Biking Under the Tuscan Sun |
Today we got up early and were at breakfast by 7:30. We signed up for a day trip to the hill town of San Gimignano, a bike ride from there to the to hill town of Monteriggioni and ending with a late lunch in Siena.
We left by 8:00 to meet our tour guide, Piero Didona at the train station by 8:15. Piero runs Bike Florence & Tuscany with his wife Elena, and they have two modern vans with bike racks and a fleet of bikes. They run a number of small day tours in the Tuscany region.
The tour that we signed up for was San Gimignano to Siena for Weekend Riders which certainly describes us. Our tour had two other couples, in addition to Kathy and I.
San Gimignano
One of the 14 remaining towers in San Gimignano. |
Our first stop was San Gimignano, the best preserved Tuscan hill town from the middle ages. Wealthy citizens of these towns built tall defensive towers to which they could repair in times of war. When captured, though, all of the losers' defensive towers were destroyed.
In San Gimignano, the black death of 1348 effectively depopulated the city, and so its towers weren't destroyed in war. Today, 14 of the original 75 towers still stand; more than any other town in Italy.
The Tuscan countryside from San Gimignano |
We had about an hour to walk through the town (which is incredibly crowded and commercial, even at 9:30 in the increasingly hot and humid morning). We climbed up behind the church, where you could see out over the Tuscan country side, but we didn't linger.
Once out the village, and on a quiet back road, Piero unloaded our bikes and helmets, gave us some instructions, and off we went. Our first stop was a field filled with wild boars, being raised for market.
A Tuscan farm-raised "wild" boar |
Initially, the trip was all down hill. We followed the ancient Francigena pilgrim's route that goes from Canterbury, England to Rome. (Similar to but not as popular as the Way of St. James in northern Spain.) Portions of the road are graveled and portions are paved. Because of the historical significance, the route is protected as a UN Heritage site and can't be developed.

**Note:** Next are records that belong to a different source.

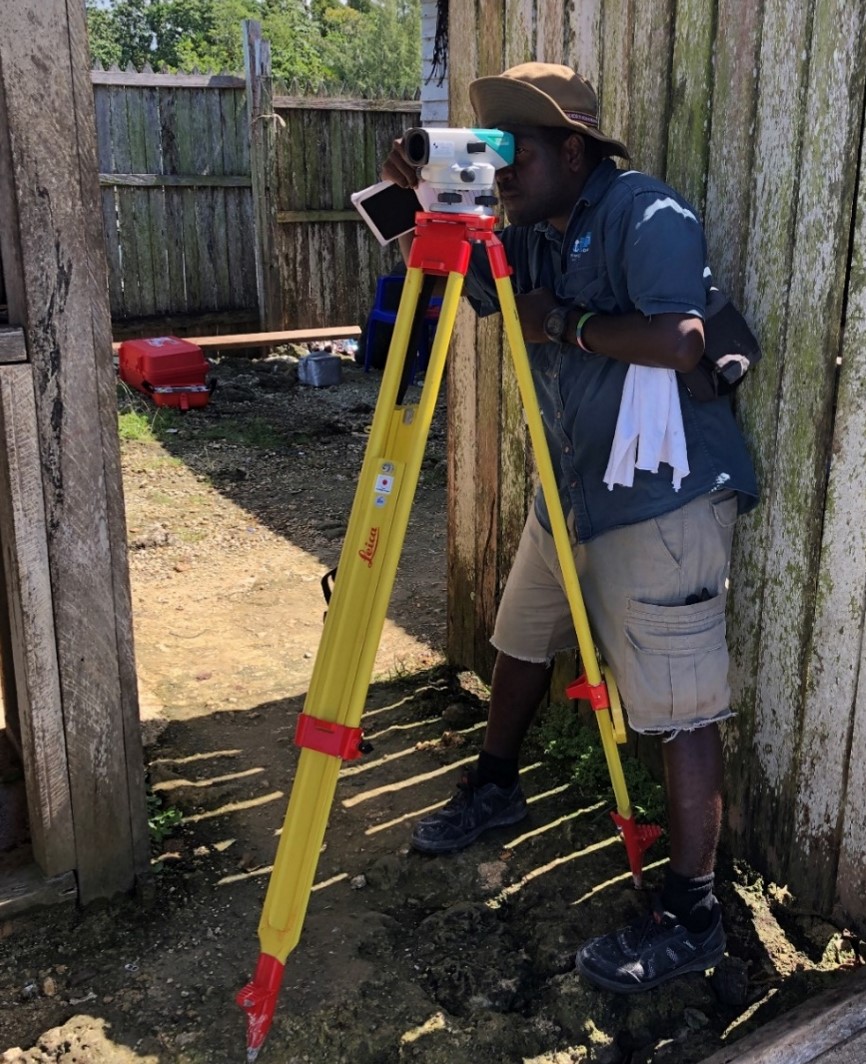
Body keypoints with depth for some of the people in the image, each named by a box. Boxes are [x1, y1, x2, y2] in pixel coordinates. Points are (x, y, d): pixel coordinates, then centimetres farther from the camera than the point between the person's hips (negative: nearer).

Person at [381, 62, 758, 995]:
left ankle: (690, 915, 5)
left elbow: (679, 340, -28)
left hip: (664, 495, -9)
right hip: (570, 486, 9)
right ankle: (494, 787, 45)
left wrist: (564, 323, -18)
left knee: (679, 703, -6)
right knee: (520, 638, 22)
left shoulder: (646, 214, -15)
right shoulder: (530, 235, 10)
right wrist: (417, 201, -2)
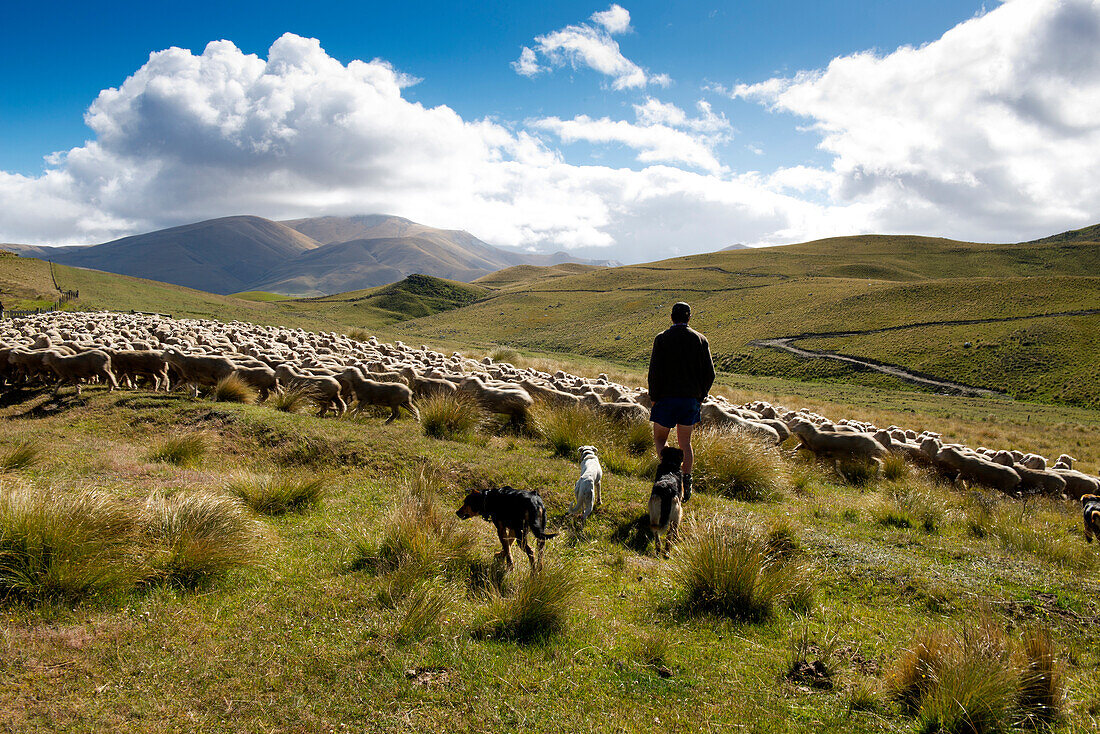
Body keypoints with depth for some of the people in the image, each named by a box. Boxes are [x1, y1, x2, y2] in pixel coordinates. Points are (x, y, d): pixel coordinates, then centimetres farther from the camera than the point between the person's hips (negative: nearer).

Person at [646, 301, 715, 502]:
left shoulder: (662, 338, -7)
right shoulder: (700, 340, 3)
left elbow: (655, 372, -11)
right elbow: (709, 373, 3)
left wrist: (654, 398, -2)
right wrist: (701, 397, 13)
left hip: (667, 397, -3)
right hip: (691, 399, 3)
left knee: (659, 438, 10)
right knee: (685, 442, 14)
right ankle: (686, 480, 11)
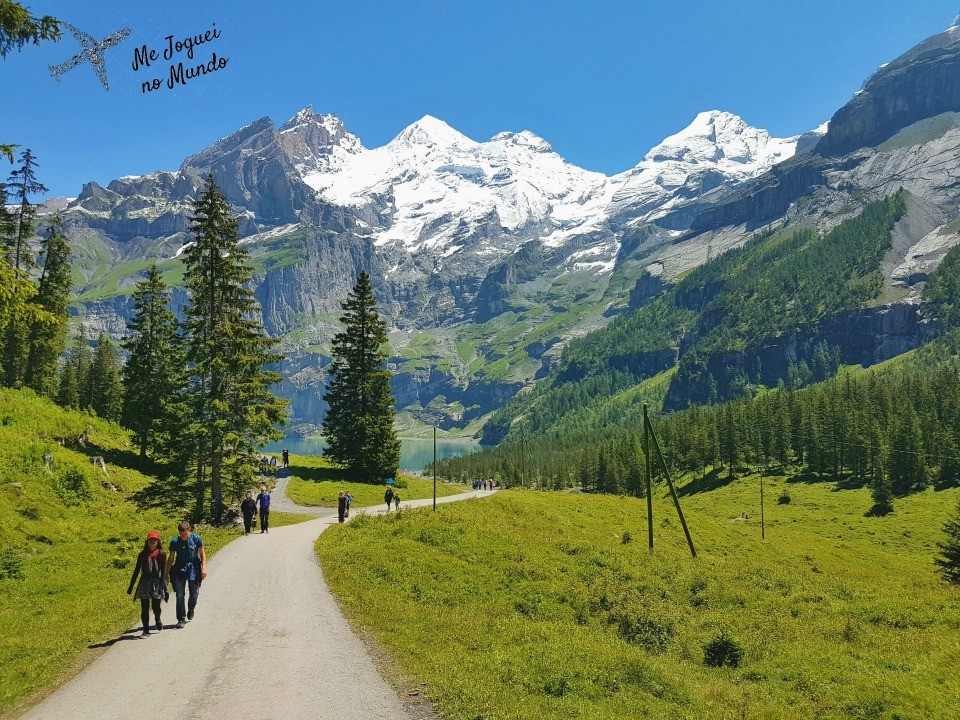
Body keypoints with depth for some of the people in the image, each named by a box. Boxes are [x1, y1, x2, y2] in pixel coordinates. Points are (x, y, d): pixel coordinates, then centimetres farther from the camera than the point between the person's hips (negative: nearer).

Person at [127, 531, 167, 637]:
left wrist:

Taking a break in Tuscany |
Monteriggioni
Monteriggioni central square |
After leaving San Gimignano, the next stop for pilgrims traveling to Rome was Monteriggioni, a walled city under the protection of nearby Siena. The town's fortifications were so impressive that they rated a mention in Dante's Divine Comedy.
The Monteriggiano Armor Museum |
There is a small armor museum and I was able to take a selfie with one of the exhibits out front. There was also a grape arbor in front of the well-preserved cafe, where I nibbled on some grapes.
Picking grapes in Monteriggioni. |
Filling a water bottle in Monteriggiono |
Siena
The Cathedral in Siena |
Lunch at La Taverna di Cecco |
During lunch, Kathy's phone rang. It was our granddaughter Finnley on FaceTime saying, "Grandma, can you come home now?" It was wonderful to hear from her, as well as our daughter-in-law Mari-kristin.
Preparing for the second Palio on August 16. |
We won't be here on the 16th, nor would I think about spending a day in the blazing sun to watch some horses race. However, it is supposed to be very exciting. Here's a picture from Wikipedia.
Back to Florence
The ride back to Florence was in air-conditioned comfort. Almost all of us dozed for a bit. When we got back at 5:30 we stopped for another gelato around the corner, and picked up some snacks at the Carefour Express. Kathy made some coffee, we nibbled, she face-timed her folks and now it's time to turn in. Talk to you tomorrow.